Whenever an image turns up, omit it and return the remaining data exactly.
········
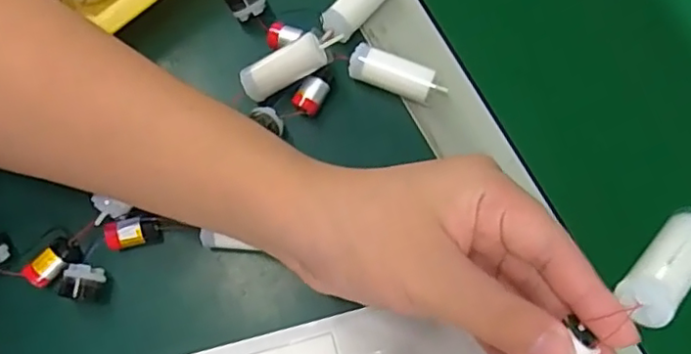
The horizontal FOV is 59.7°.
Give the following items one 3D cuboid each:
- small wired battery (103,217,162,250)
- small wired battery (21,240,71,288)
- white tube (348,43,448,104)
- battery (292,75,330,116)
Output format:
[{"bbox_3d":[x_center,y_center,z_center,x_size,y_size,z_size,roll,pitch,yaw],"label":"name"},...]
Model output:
[{"bbox_3d":[-0.117,0.030,0.331,0.029,0.012,0.014,-16,81,4],"label":"small wired battery"},{"bbox_3d":[-0.160,0.047,0.324,0.028,0.010,0.012,-43,80,-1],"label":"small wired battery"},{"bbox_3d":[0.029,-0.059,0.350,0.056,0.021,0.018,22,85,9],"label":"white tube"},{"bbox_3d":[-0.019,-0.047,0.347,0.015,0.012,0.021,40,88,10],"label":"battery"}]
········
Exercise response —
The horizontal FOV is 59.7°.
Give the following items one 3D cuboid each:
- small wired battery (103,217,162,250)
- small wired battery (21,240,71,288)
- white tube (348,43,448,104)
- battery (292,75,330,116)
Output format:
[{"bbox_3d":[x_center,y_center,z_center,x_size,y_size,z_size,roll,pitch,yaw],"label":"name"},...]
Model output:
[{"bbox_3d":[-0.117,0.030,0.331,0.029,0.012,0.014,-16,81,4],"label":"small wired battery"},{"bbox_3d":[-0.160,0.047,0.324,0.028,0.010,0.012,-43,80,-1],"label":"small wired battery"},{"bbox_3d":[0.029,-0.059,0.350,0.056,0.021,0.018,22,85,9],"label":"white tube"},{"bbox_3d":[-0.019,-0.047,0.347,0.015,0.012,0.021,40,88,10],"label":"battery"}]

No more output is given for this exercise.